Start of Dataset extract

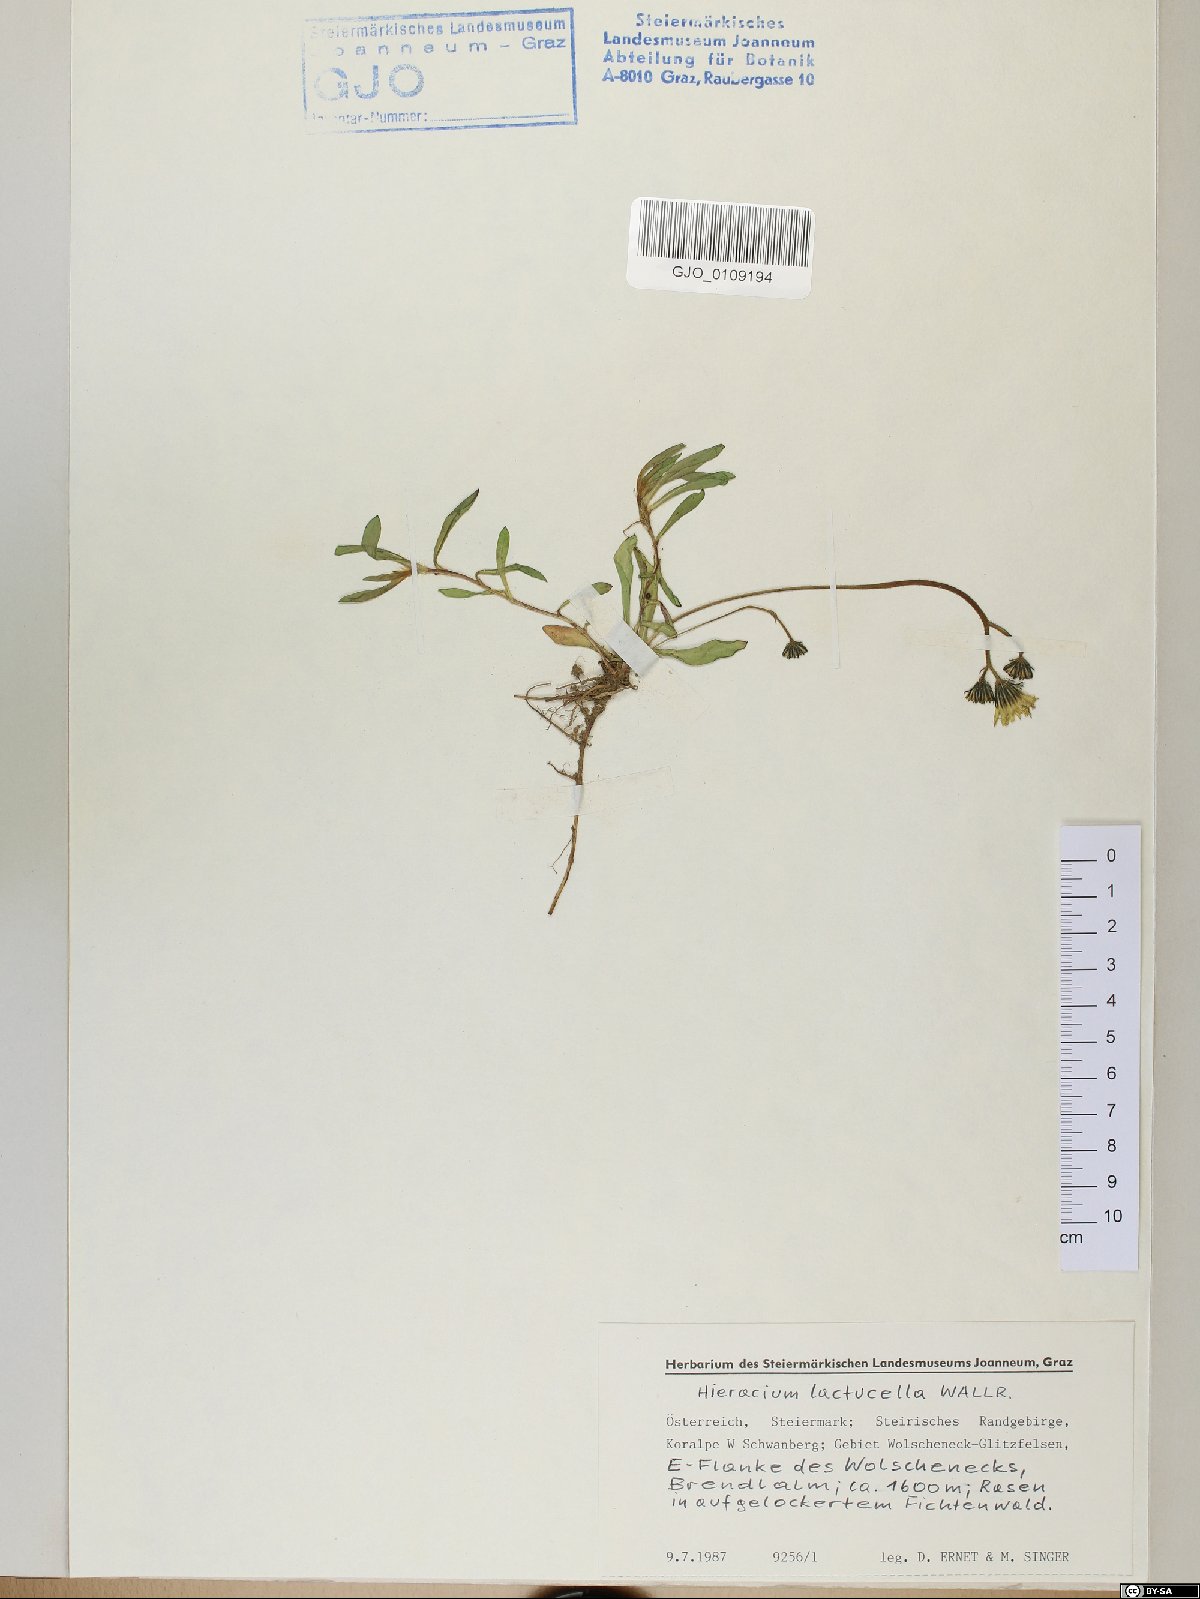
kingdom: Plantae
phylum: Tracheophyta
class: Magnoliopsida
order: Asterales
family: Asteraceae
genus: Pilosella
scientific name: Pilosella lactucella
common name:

End of Dataset extract

**Problem details:**
Write out every line of the items above as a numbered list. Skip any blank lines and leave out the pictures.

**Output for this exercise:**
1. kingdom: Plantae
2. phylum: Tracheophyta
3. class: Magnoliopsida
4. order: Asterales
5. family: Asteraceae
6. genus: Pilosella
7. scientific name: Pilosella lactucella
8. common name:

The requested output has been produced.